James Mason confronts his monstrous alter ego in the bathroom mirror

Two things lift Bigger Than Life above its occasionally trite plot and its pat conclusion. One is the amazing performance by James Mason, who also produced the film, as Ed Avery, a performance that alone makes the movie well worth seeing. Ed's startling change from a reserved, rather meek man dedicated to his profession and his family into a pill-popping psychotic wracked by delusions of grandeur is unnervingly convincing. As his life spins more and more out of control, he alternates between obliviousness to the behavioral changes taking place in him and, in moments of lucidity, horrified awareness of his rampant mental deterioration.
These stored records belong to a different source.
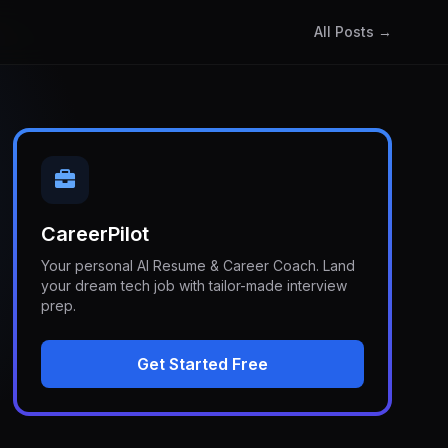
All Posts →
CareerPilot
Your personal AI Resume & Career Coach. Land
your dream tech job with tailor-made interview
prep.
Get Started Free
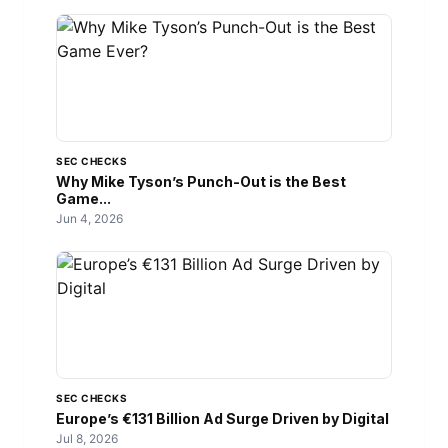
SEC CHECKS
Why Mike Tyson’s Punch-Out is the Best
Game...
Jun 4, 2026
SEC CHECKS
Europe’s €131 Billion Ad Surge Driven by Digital
Jul 8, 2026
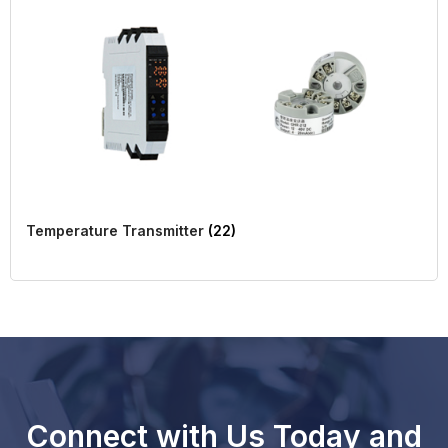
Temperature Transmitter
(22)
Connect with Us Today and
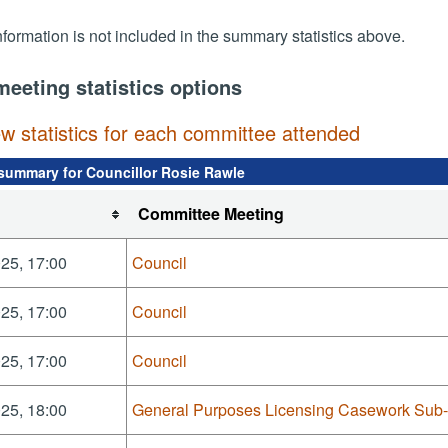
nformation is not included in the summary statistics above.
meeting statistics options
ew statistics for each committee attended
summary for Councillor Rosie Rawle
Committee Meeting
25, 17:00
Council
25, 17:00
Council
25, 17:00
Council
25, 18:00
General Purposes Licensing Casework Sub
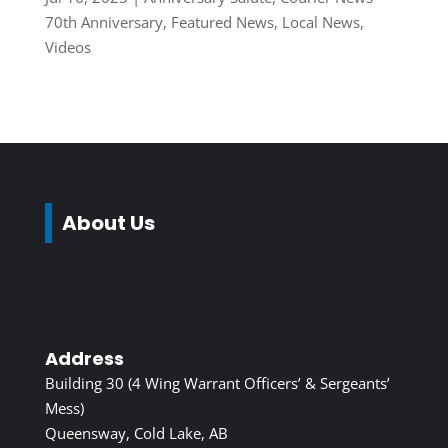
70th Anniversary
,
Featured News
,
Local News
,
Videos
About Us
Address
Building 30 (4 Wing Warrant Officers’ & Sergeants’
Mess)
Queensway, Cold Lake, AB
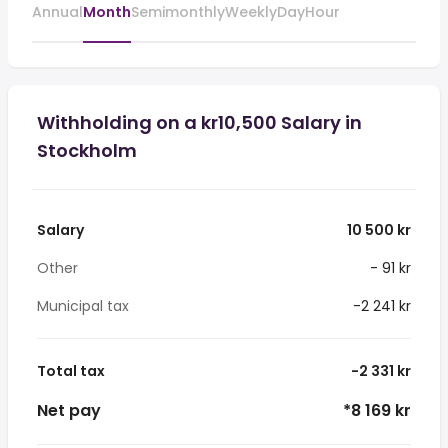
Annual
Month
Semimonthly
Weekly
Day
Hour
Withholding on a kr10,500 Salary in
Stockholm
Salary
10 500 kr
Other
- 91 kr
Municipal tax
-2 241 kr
Total tax
-2 331 kr
Net pay
*8 169 kr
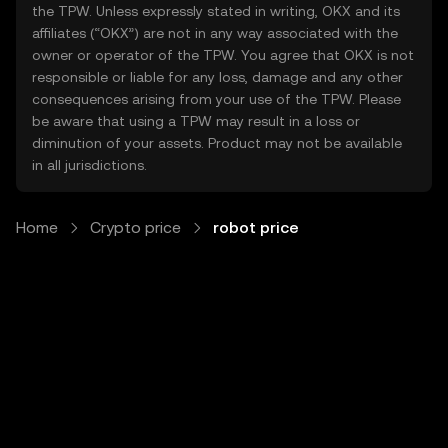
the TPW. Unless expressly stated in writing, OKX and its
affiliates (“OKX”) are not in any way associated with the
owner or operator of the TPW. You agree that OKX is not
responsible or liable for any loss, damage and any other
consequences arising from your use of the TPW. Please
be aware that using a TPW may result in a loss or
diminution of your assets. Product may not be available
in all jurisdictions.
Home
Crypto price
robot price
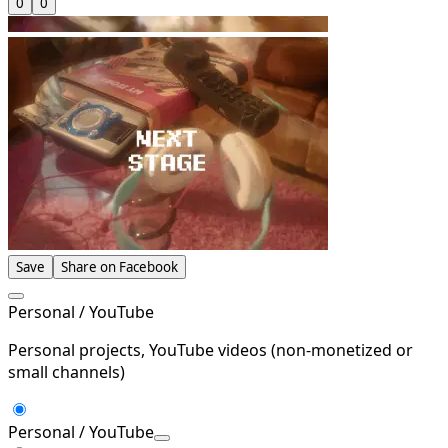
0
0
Save
Share on Facebook
Personal / YouTube
Personal projects, YouTube videos (non-monetized or
small channels)
Personal / YouTube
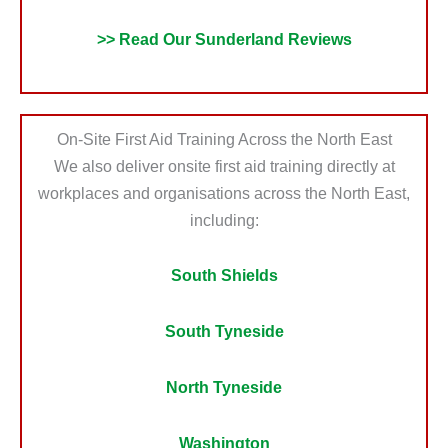
>> Read Our Sunderland Reviews
On-Site First Aid Training Across the North East
We also deliver onsite first aid training directly at
workplaces and organisations across the North East,
including:
South Shields
South Tyneside
North Tyneside
Washington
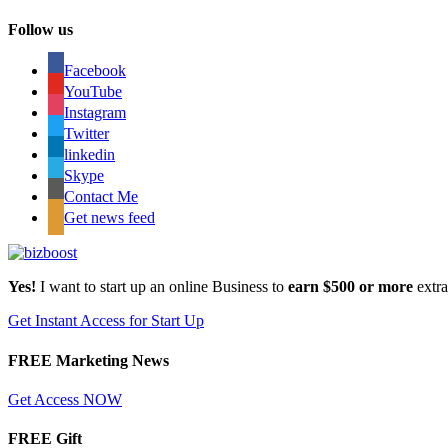
Follow us
Facebook
YouTube
Instagram
Twitter
linkedin
Skype
Contact Me
Get news feed
Yes!
I want to start up an online Business to
earn $500 or more
extr
Get Instant Access for Start Up
FREE Marketing News
Get Access NOW
FREE Gift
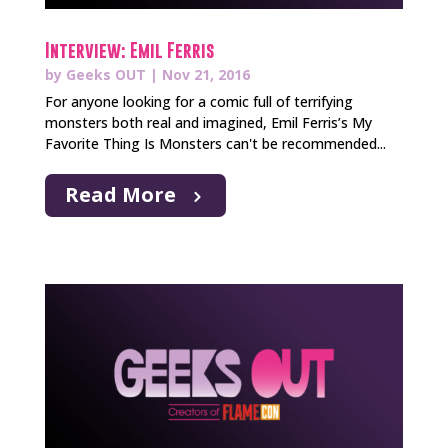
Interview: Emil Ferris
by
Geeks OUT
|
Nov 21, 2016
For anyone looking for a comic full of terrifying
monsters both real and imagined, Emil Ferris’s My
Favorite Thing Is Monsters can't be recommended...
Read More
It is a chilling, expertly calibrated performance, one of Mason's very finest and almost certainly the most ambitious of his notable career.
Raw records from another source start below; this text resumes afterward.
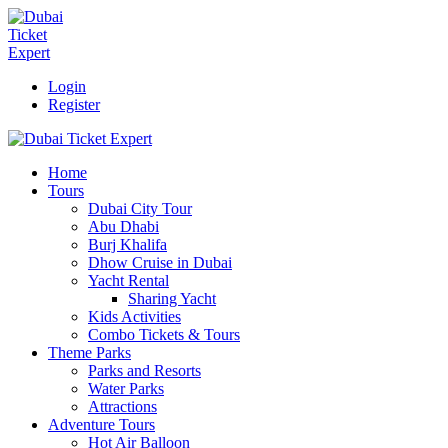
Login
Register
Home
Tours
Dubai City Tour
Abu Dhabi
Burj Khalifa
Dhow Cruise in Dubai
Yacht Rental
Sharing Yacht
Kids Activities
Combo Tickets & Tours
Theme Parks
Parks and Resorts
Water Parks
Attractions
Adventure Tours
Hot Air Balloon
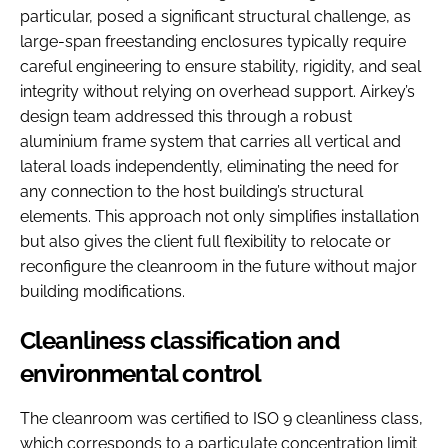
particular, posed a significant structural challenge, as
large-span freestanding enclosures typically require
careful engineering to ensure stability, rigidity, and seal
integrity without relying on overhead support. Airkey’s
design team addressed this through a robust
aluminium frame system that carries all vertical and
lateral loads independently, eliminating the need for
any connection to the host building’s structural
elements. This approach not only simplifies installation
but also gives the client full flexibility to relocate or
reconfigure the cleanroom in the future without major
building modifications.
Cleanliness classification and
environmental control
The cleanroom was certified to ISO 9 cleanliness class,
which corresponds to a particulate concentration limit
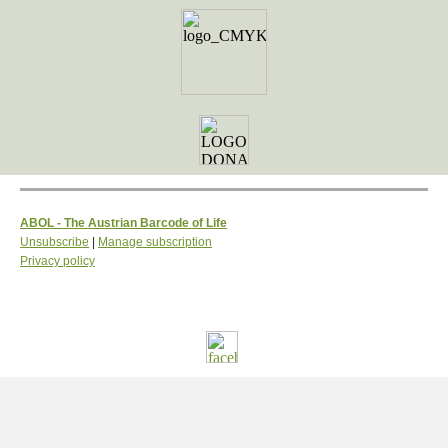
ABOL - The Austrian Barcode of Life
Unsubscribe
|
Manage subscription
Privacy policy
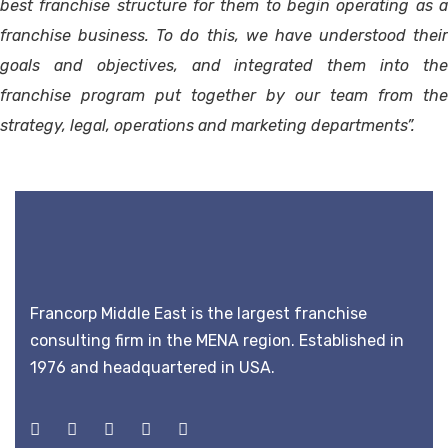
best franchise structure for them to begin operating as a
franchise business. To do this, we have understood their
goals and objectives, and integrated them into the
franchise program put together by our team from the
strategy, legal, operations and marketing departments”.
Francorp Middle East is the largest franchise
consulting firm in the MENA region. Established in
1976 and headquartered in USA.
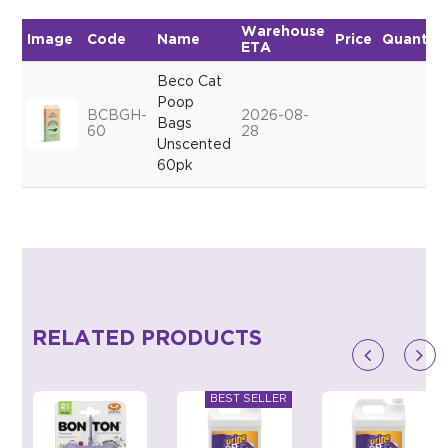
Warehouse
Image
Code
Name
Price
Quantity
ETA
Beco Cat
Poop
BCBGH-
2026-08-
Bags
60
28
Unscented
60pk
RELATED PRODUCTS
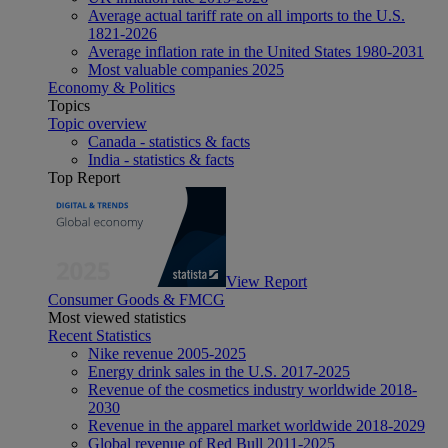
Average actual tariff rate on all imports to the U.S.
1821-2026
Average inflation rate in the United States 1980-2031
Most valuable companies 2025
Economy & Politics
Topics
Topic overview
Canada - statistics & facts
India - statistics & facts
Top Report
View Report
Consumer Goods & FMCG
Most viewed statistics
Recent Statistics
Nike revenue 2005-2025
Energy drink sales in the U.S. 2017-2025
Revenue of the cosmetics industry worldwide 2018-
2030
Revenue in the apparel market worldwide 2018-2029
Global revenue of Red Bull 2011-2025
Also impressive is the vision of this suburban horror story created by director Nicholas Ray. Ray studied architecture before turning to a career in films, and strongly evocative interiors are often an important part of his movies. In Bigger Than Life the contrast between the innocuous, rather bland middle-class interior of Ed's house, where much of the film takes place, and his extravagant behavior is a striking one. Yet there are subtle indications of Ed's already existing subconscious dissatisfaction with his conventional life. The distorted shape of the CinemaScope screen, especially noticeable in these interior segments, suggests a personality that already senses the need to expand to fill the empty spaces in its life. The walls of the house, covered in framed maps and travel posters of places like Rome, Paris, and Florence, hint at a desire by Ed to leave behind the ordinariness of his present life for something more fulfilling. The images of doors and doorways that fill the movie echo this same sense of entrapment in present circumstances and the repressed longing to break free. There are literally countless shots of people opening or closing doors, coming through doorways, standing in open doorways or in front of closed doors, or simply photographed from a distance through doorways of all sizes and types. Ray uses all these things to intimate that the changes in Ed's personality are not so much metamorphosis as the unleashing of unconscious urges previously held in check.

Perhaps the most disturbing thing about the movie is that it is based on an actual case history recounted in the New Yorker by Berton Roueché (1910-1994), a journalist who worked nearly fifty years for the magazine, writing for its "Annals of Medicine" section. The true medical mysteries that form the basis of his articles are fascinating stories of people with mystifying symptoms—many of whom are dismissed as hypochondriacs or told that their problems are psychological and referred to psychiatrists—whose illness is finally diagnosed through the perseverance of an individual doctor or researcher. The several collections of these articles Roueché published are highly recommended, as compellingly readable as the best mystery fiction.